The patch should be included in the daily builds available at
https://dev-builds.libreoffice.org/daily/ in the next 24-48 hours. More
information about daily builds can be found at:
https://wiki.documentfoundation.org/Testing_Daily_Builds

Affected users are encouraged to test the fix and report feedback.
Comment 11 Xisco Faulí 2020-05-19 12:00:52 UTC
Verified in

Version: 7.0.0.0.alpha1+
Build ID: 8209c2569f5726f9ed29f75d30efdccb94f98fe5
CPU threads: 4; OS: Linux 4.19; UI render: default; VCL: gtk3; 
Locale: en-US (en_US.UTF-8); UI: en-US
Calc: threaded

@László Németh, thanks for fixing this issue! quite an old regression. don't think it needs to be backported.
Comment 12 László Németh 2020-05-21 16:29:47 UTC
(In reply to Xisco Faulí from comment #11)

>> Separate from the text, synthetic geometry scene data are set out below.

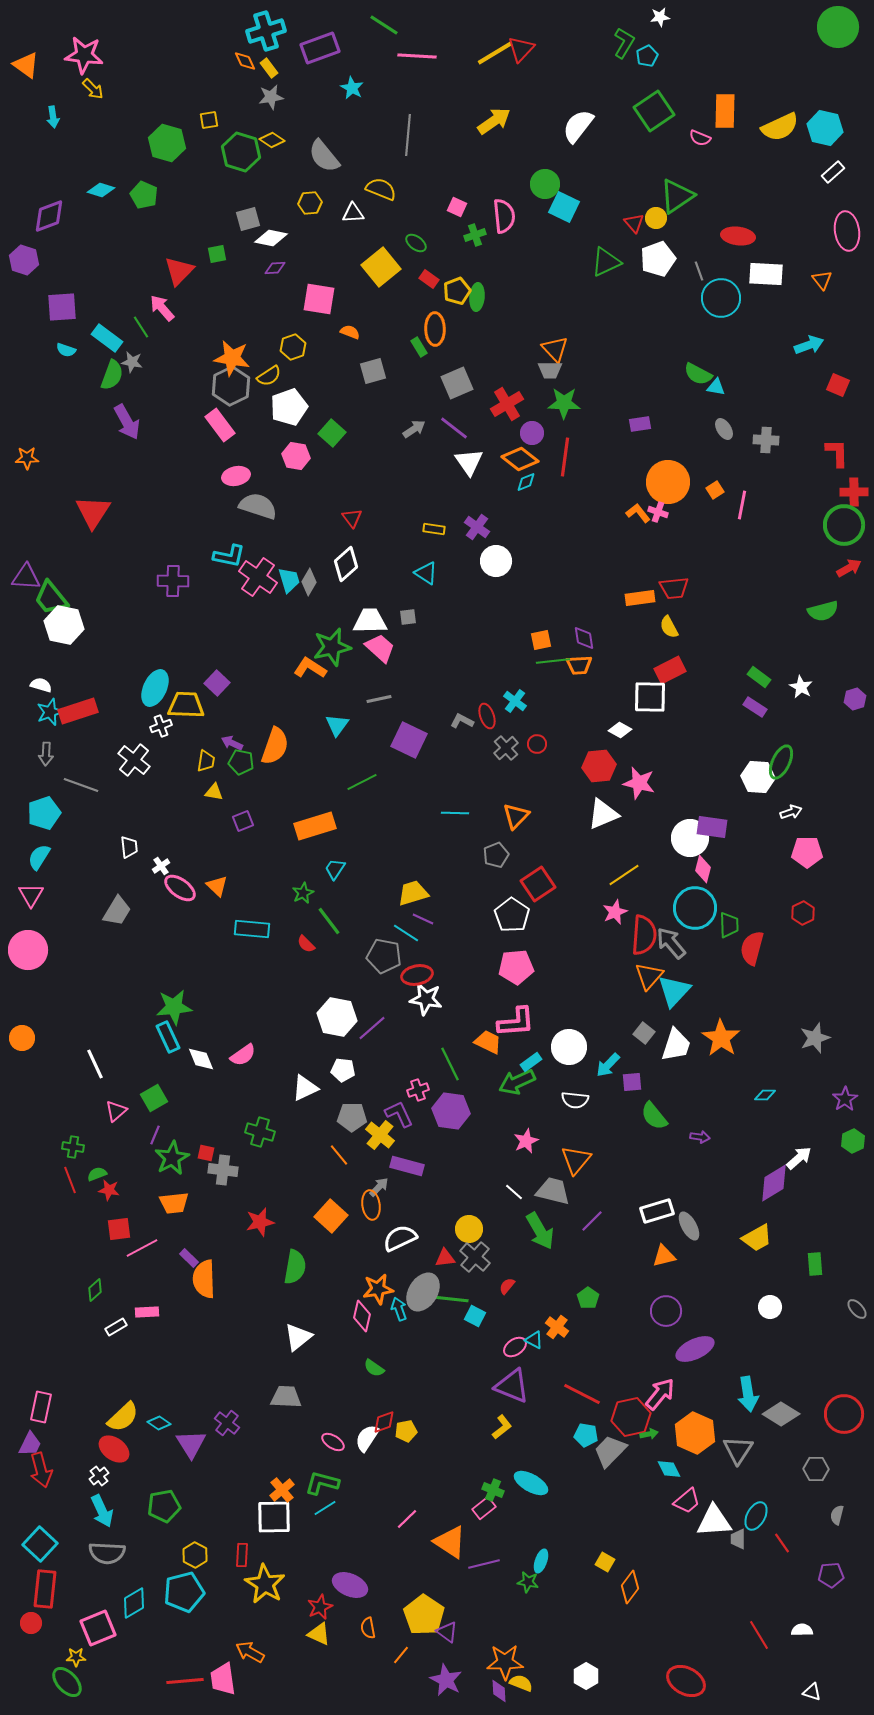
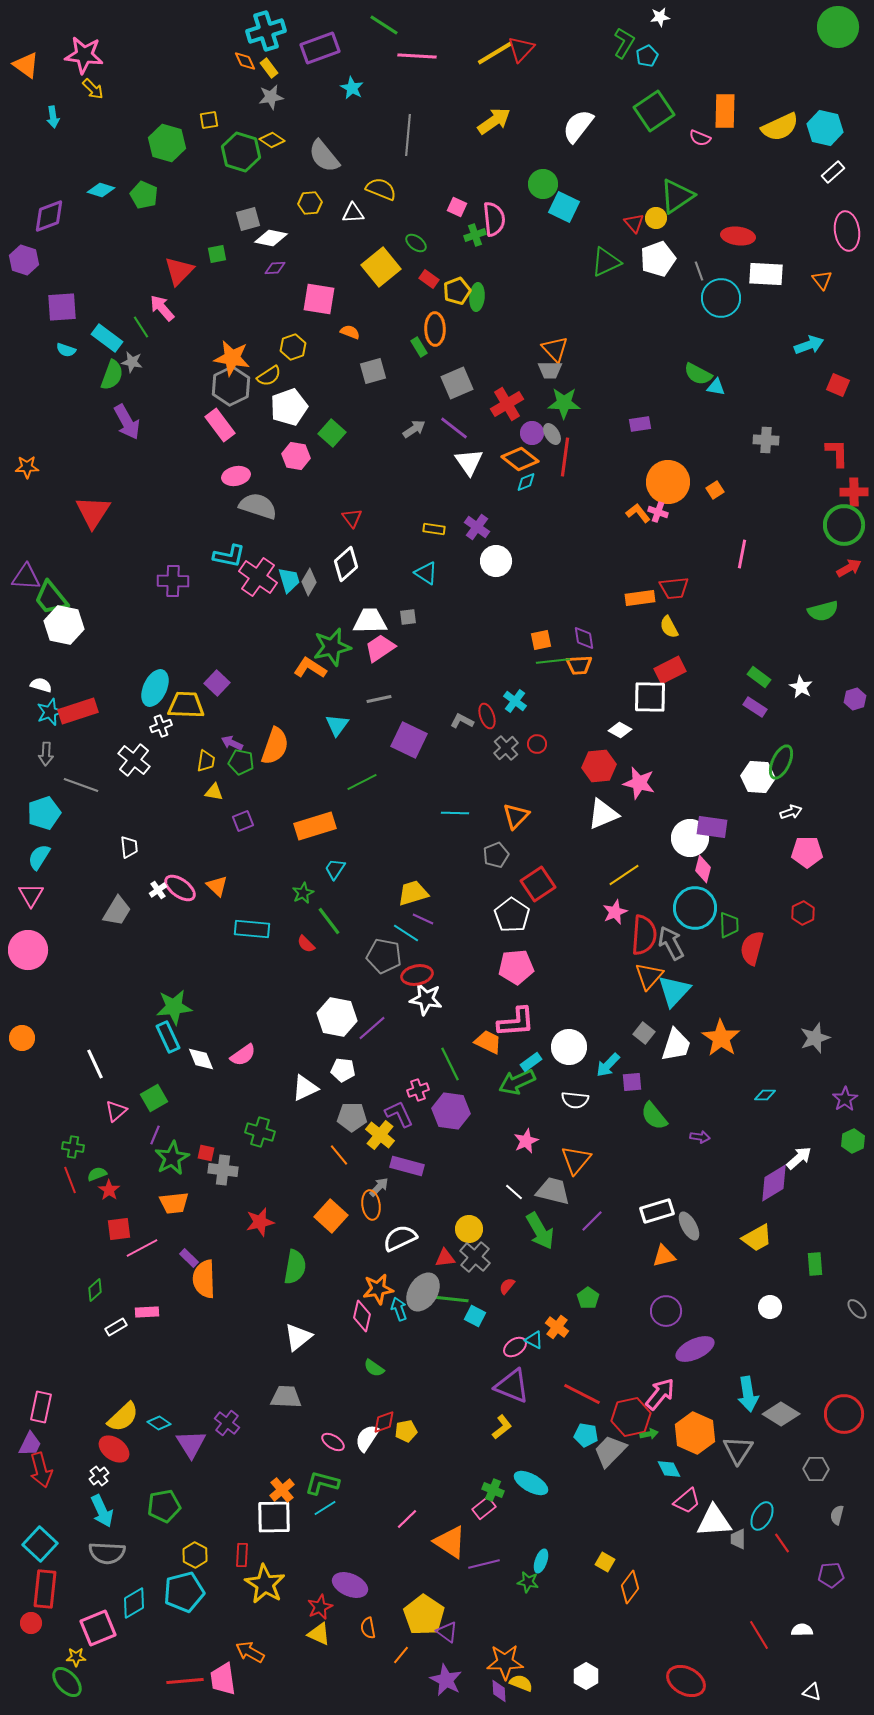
green circle at (545, 184): moved 2 px left
pink semicircle at (504, 216): moved 10 px left, 3 px down
gray ellipse at (724, 429): moved 172 px left, 5 px down
orange star at (27, 458): moved 9 px down
pink line at (742, 505): moved 49 px down
pink trapezoid at (380, 648): rotated 76 degrees counterclockwise
white cross at (161, 866): moved 3 px left, 24 px down
gray arrow at (671, 943): rotated 12 degrees clockwise
red star at (109, 1190): rotated 25 degrees clockwise
cyan ellipse at (756, 1516): moved 6 px right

> @László Németh, thanks for fixing this issue! quite an old regression. don't
> think it needs to be backported.

@Xisco: thanks for verifying! It think, it's safe to backport, because it doesn't affect other things, but it's not so important, because it's not so common using character style on an empty paragraph. (By the way, paragraphmarker.docx shows an interesting and useful feature of MSO: cursive character style Emphasis switch off cursive in the cursive paragraph style Quote. It would be mpre useful to support this in Writer, too.)